AI / Machine Learning
StaySure
Hotel Booking Cancellation Predictor

F1 Score
0.85
on the held-out test set
ROC-AUC
0.958
strong class separation
Training Data
119k
real hotel bookings
Problem
Hotel booking cancellations cost the hospitality industry billions annually. If a hotel could predict — at booking time — which reservations are likely to cancel, they could adjust pricing, overbooking policies, and staffing accordingly.
Solution
An end-to-end ML project trained on 119,390 real hotel bookings. Given details like lead time, deposit type, booking channel, and previous cancellations, the model predicts whether a booking will be cancelled — and explains why using SHAP feature importance values. Deployed as an interactive Gradio demo on Hugging Face Spaces.
Tech Stack
| EDA | Jupyter · pandas · seaborn |
| Modeling | scikit-learn Pipelines · LogisticRegression · RandomForest · XGBoost |
| Hyperparameter Tuning | GridSearchCV (3-fold) |
| Experiment Tracking | MLflow (local file backend) |
| Explainability | SHAP summary + per-prediction force plots |
| Deployment | Gradio on Hugging Face Spaces |
ML Pipeline
Raw CSV (119,390 rows) │ ▼ EDA notebook │ leakage check, target distribution, correlations ▼ sklearn Pipeline (ColumnTransformer) │ impute nulls → encode categoricals → scale numerics ▼ Model comparison (LR baseline → RF → XGBoost) │ GridSearchCV, logged to MLflow ▼ Best model (Random Forest) → test set evaluation │ confusion matrix, ROC-AUC, F1 ▼ SHAP analysis → feature importance │ ▼ Gradio app → Hugging Face Spaces (public demo)
Model Results
| Model | F1 Score | ROC-AUC |
|---|---|---|
| Logistic Regression (baseline) | 0.74 | 0.86 |
| Random Forest (winner ✓) | 0.85 | 0.958 |
| XGBoost | 0.83 | 0.95 |
Random Forest narrowly edged XGBoost on F1; chosen for faster inference and a simpler dependency surface for the Hugging Face deployment.
Selected Lessons
- ›EDA leakage hunt comes first. Several columns (e.g. reservation_status) effectively encode the target — using them inflates accuracy to 100%. Removing them is the difference between a model and a lookup table.

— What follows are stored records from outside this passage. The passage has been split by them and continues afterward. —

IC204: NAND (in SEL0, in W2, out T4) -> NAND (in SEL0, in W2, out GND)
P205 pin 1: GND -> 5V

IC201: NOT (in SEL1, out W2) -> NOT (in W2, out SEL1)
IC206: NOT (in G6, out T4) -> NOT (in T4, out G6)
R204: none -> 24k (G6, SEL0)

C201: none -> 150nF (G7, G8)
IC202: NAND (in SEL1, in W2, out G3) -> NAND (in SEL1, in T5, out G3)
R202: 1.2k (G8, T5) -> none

- ›Class imbalance ≠ broken metrics. ~37% cancellation rate is mild but not balanced. F1 over accuracy as the primary metric — a 63%-accurate model that always predicts "not cancelled" is useless.

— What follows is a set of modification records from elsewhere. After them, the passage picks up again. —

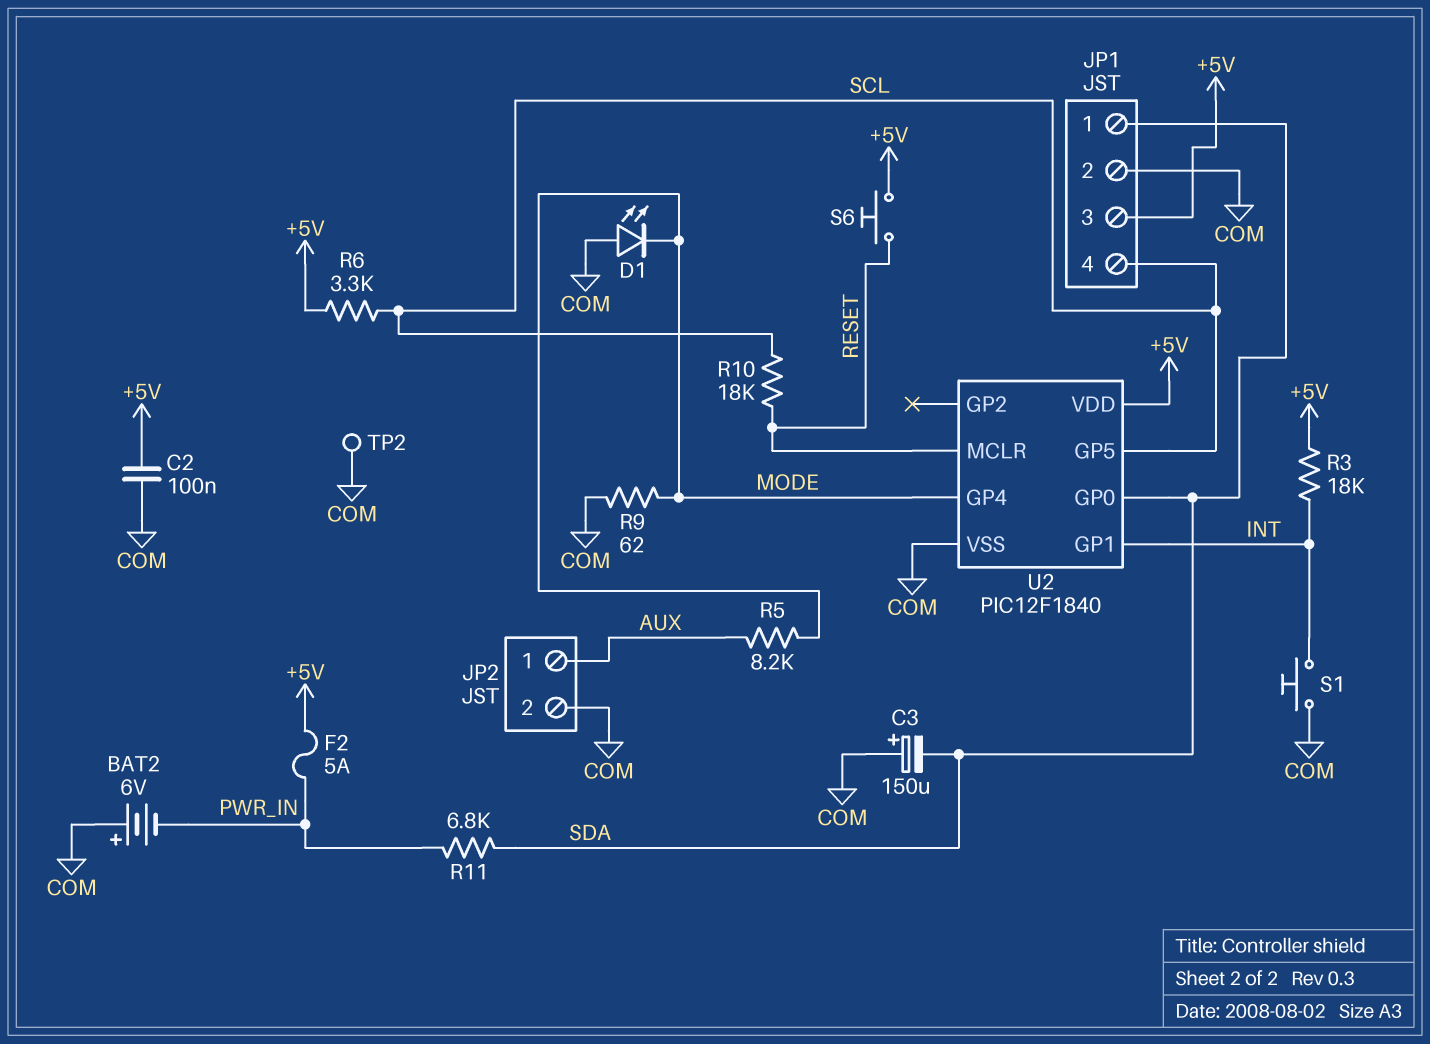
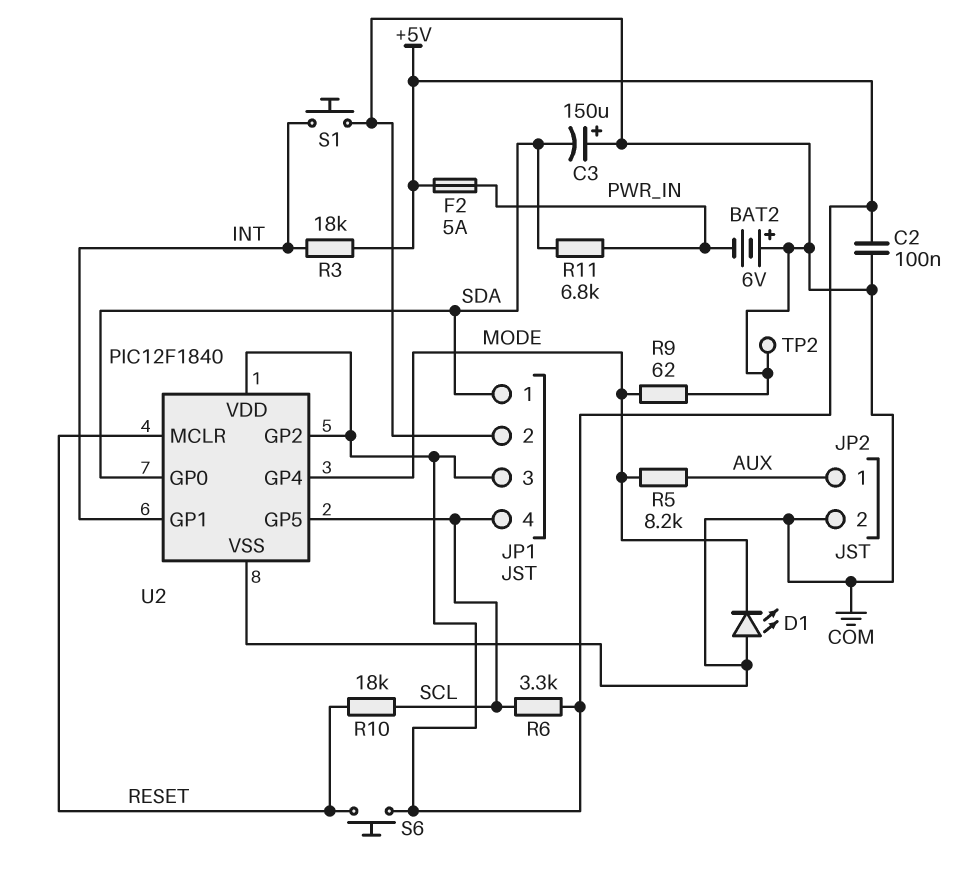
U2 pin GP2: none -> +5V

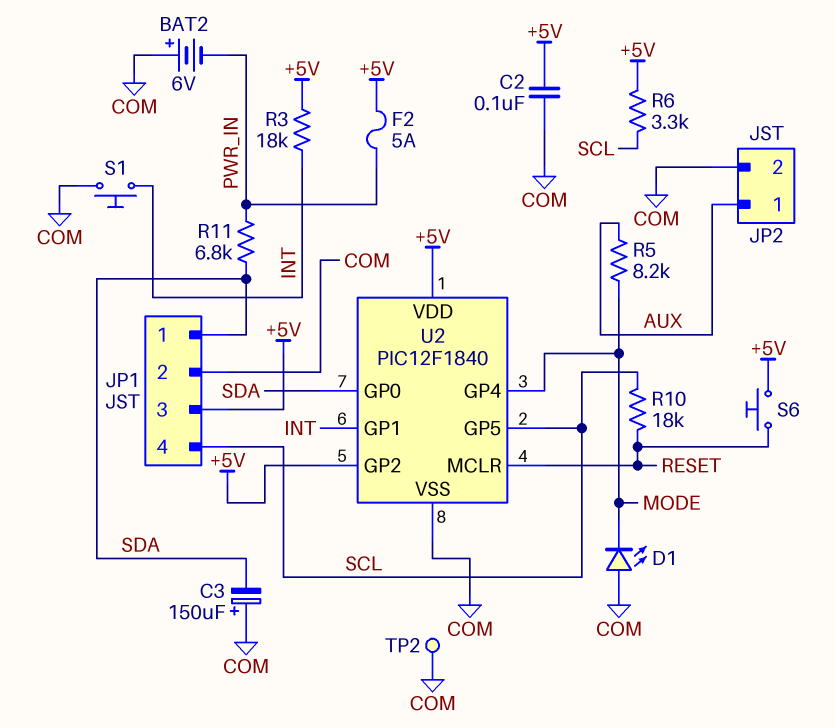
R9: 62 (COM, MODE) -> none

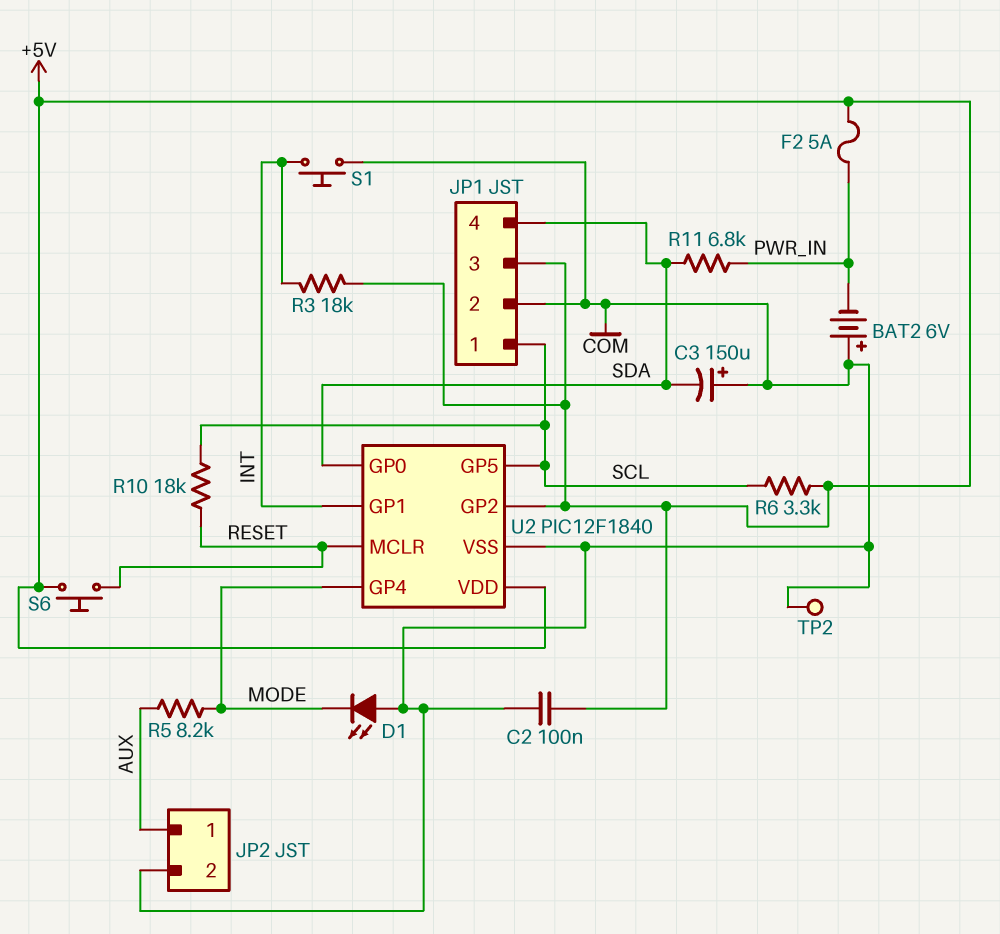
JP1 pin 1: SDA -> SCL
JP1 pin 4: SCL -> SDA

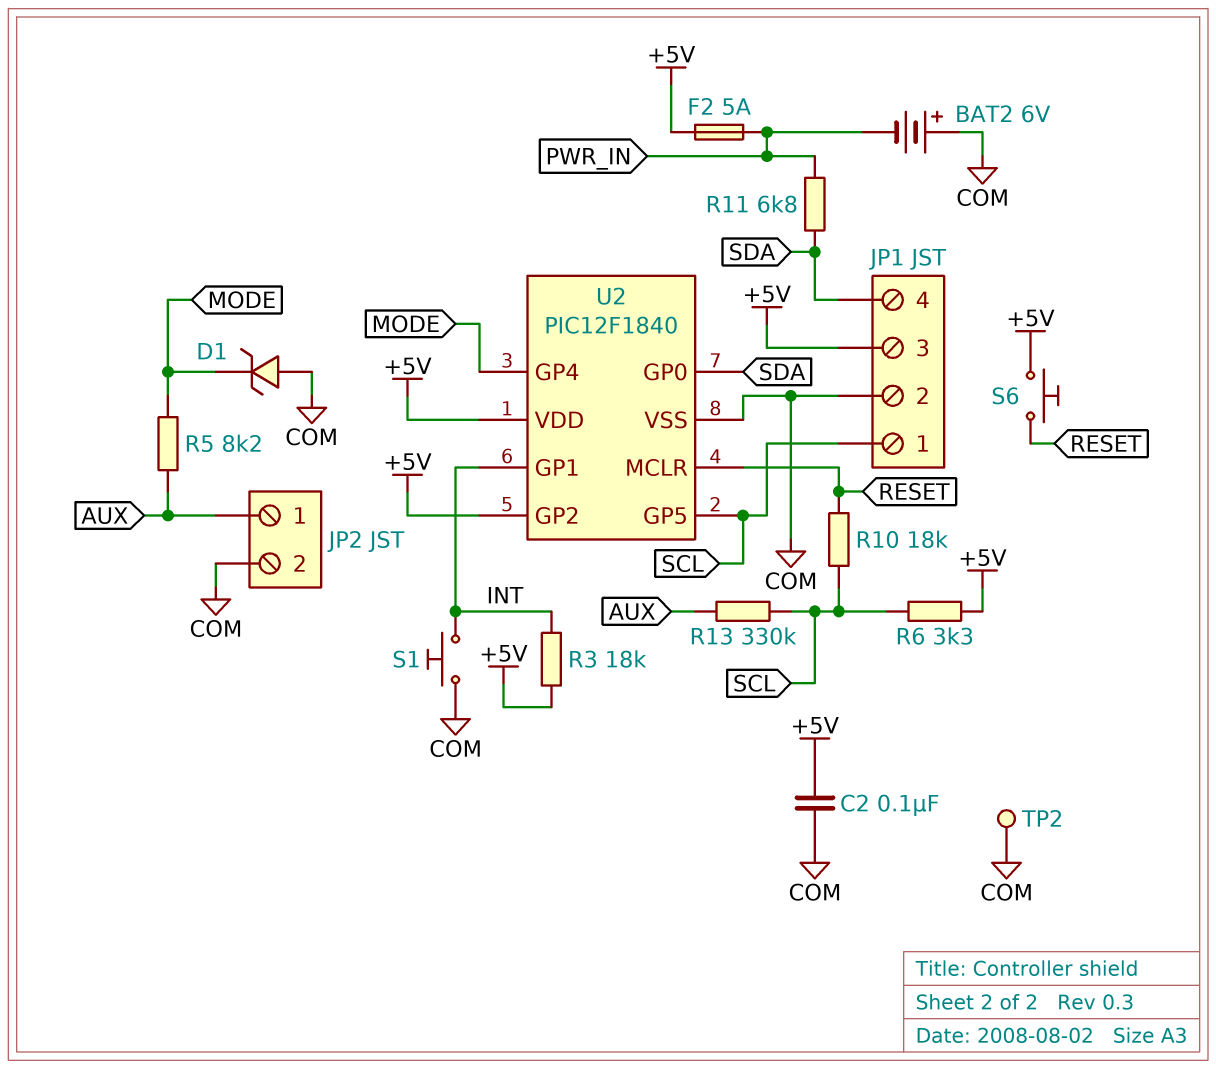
C3: 150uF (plus COM, minus SDA) -> none
D1: LED (A COM, K MODE) -> zener (A COM, K MODE)
R13: none -> 330k (AUX, SCL)

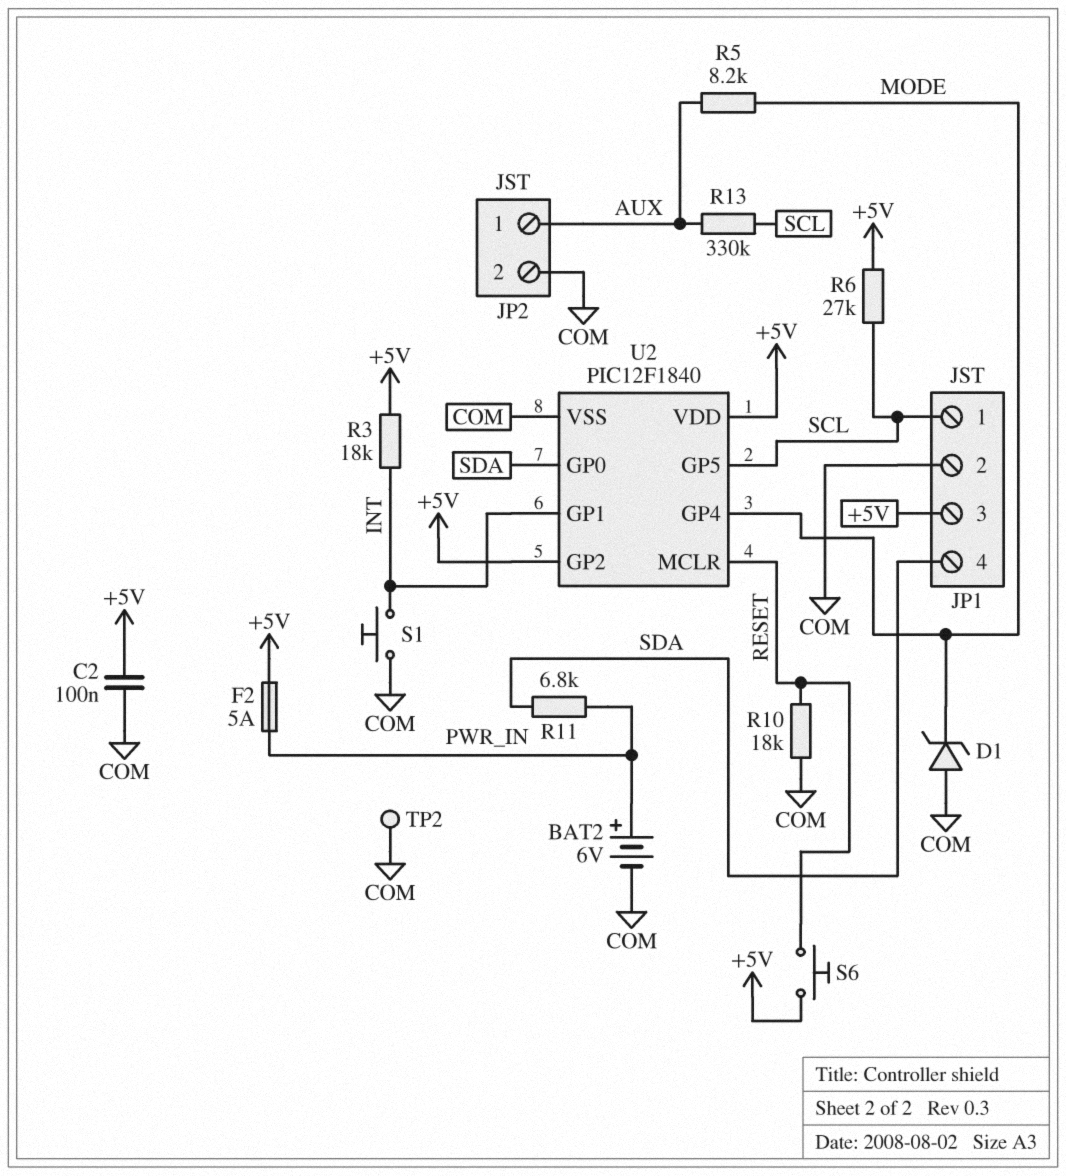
BAT2: 6V (plus COM, minus PWR_IN) -> 6V (plus PWR_IN, minus COM)
R6: 3.3k (+5V, SCL) -> 27k (+5V, SCL)
R10: 18k (RESET, SCL) -> 18k (COM, RESET)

- ›Pipelines > manual preprocessing. sklearn ColumnTransformer + Pipeline guarantees test-set transformations match the training-set transformations. A whole class of "works in notebook, fails in production" bugs disappears.
- ›SHAP explanations are the deploy unlock. Showing why a booking is flagged turns "the AI says no" into a tool a hotel manager would actually trust.